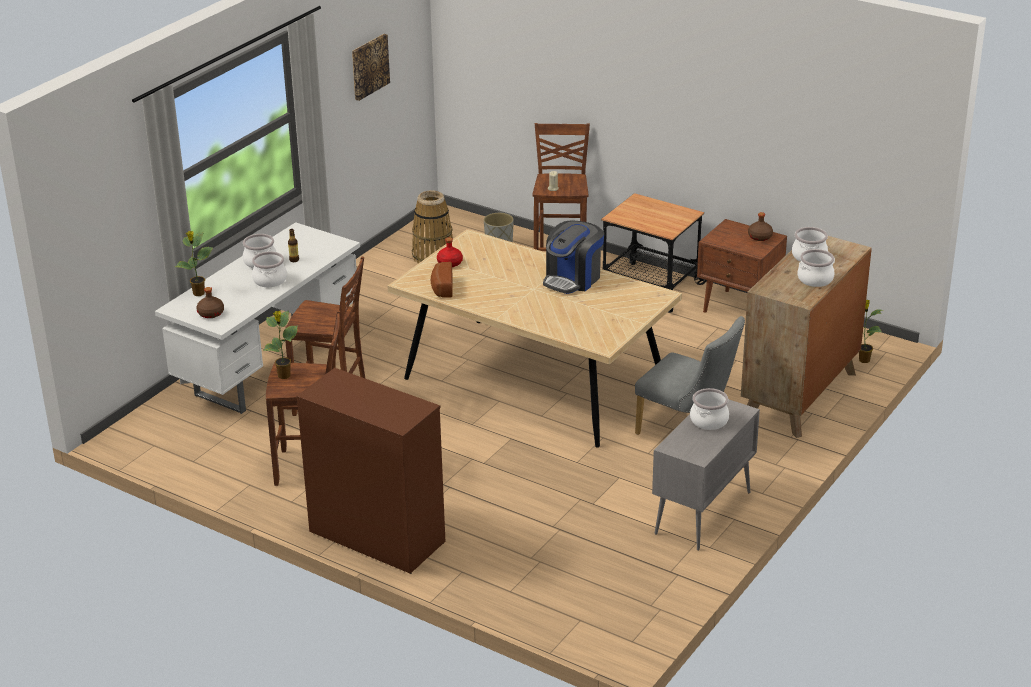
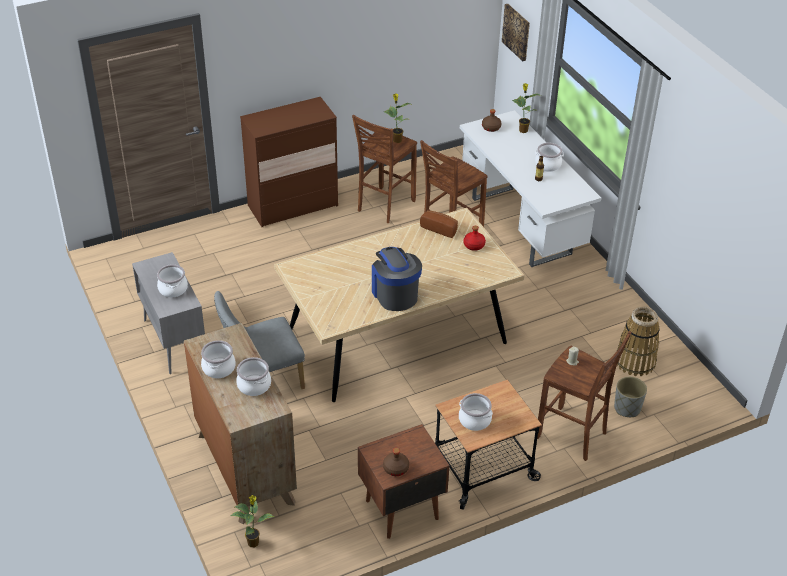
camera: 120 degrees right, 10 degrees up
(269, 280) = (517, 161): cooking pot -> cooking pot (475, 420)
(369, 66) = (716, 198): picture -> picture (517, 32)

--- --- ---

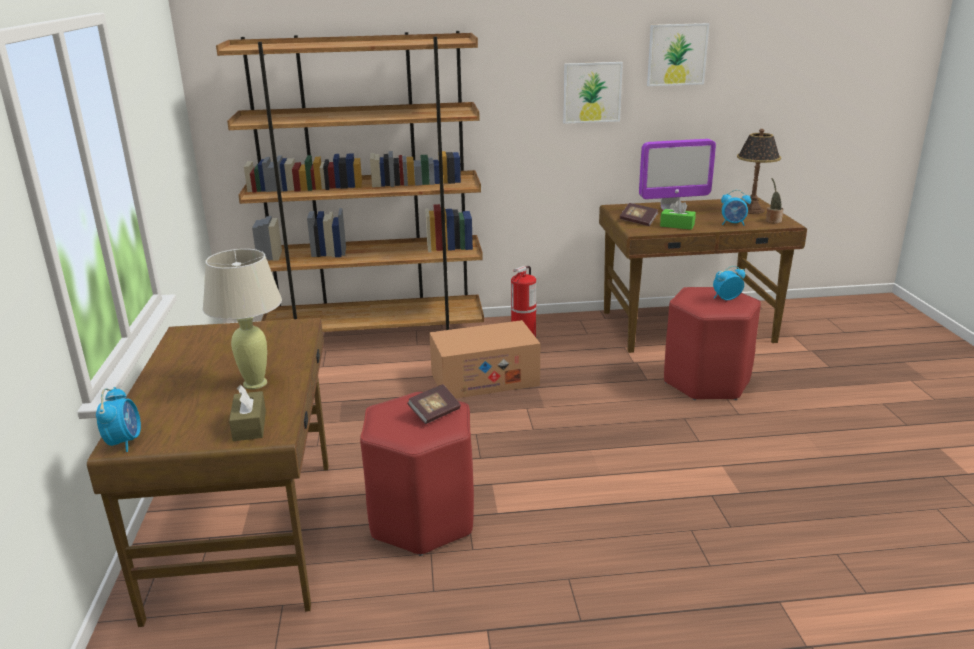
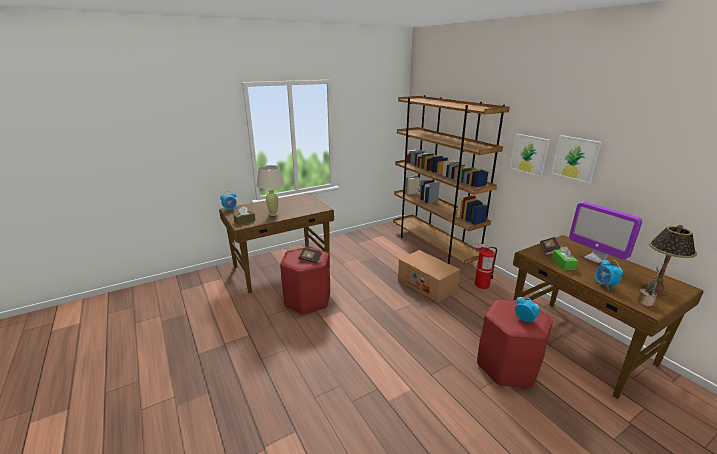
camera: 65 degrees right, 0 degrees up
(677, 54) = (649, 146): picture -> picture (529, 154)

--- --- ---

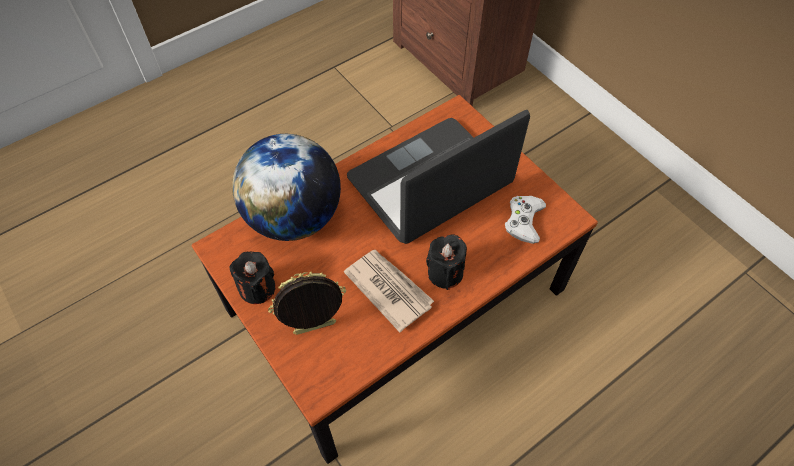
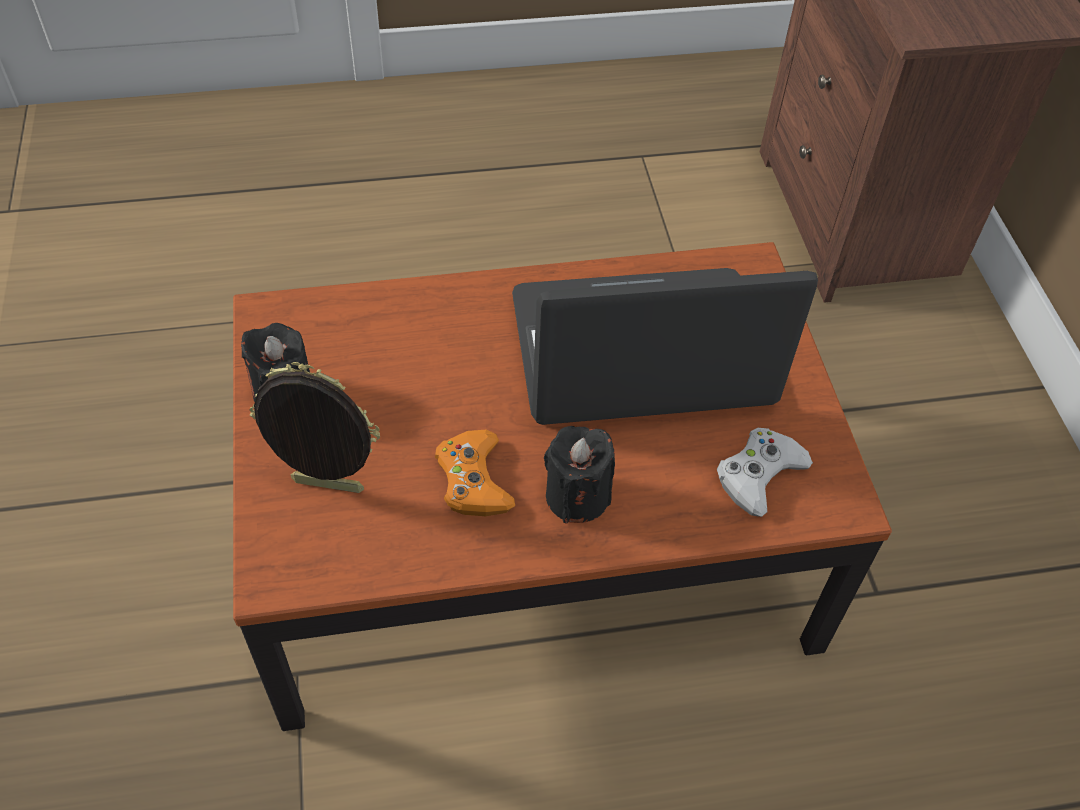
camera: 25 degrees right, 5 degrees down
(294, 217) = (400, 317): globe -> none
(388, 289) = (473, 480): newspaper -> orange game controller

--- --- ---

→ **PROBLEM TO WORK ON**:
Among the lines of the listing above, count those that hold the string "right", giving the count alone.

→ **RESULT BELOW**:
3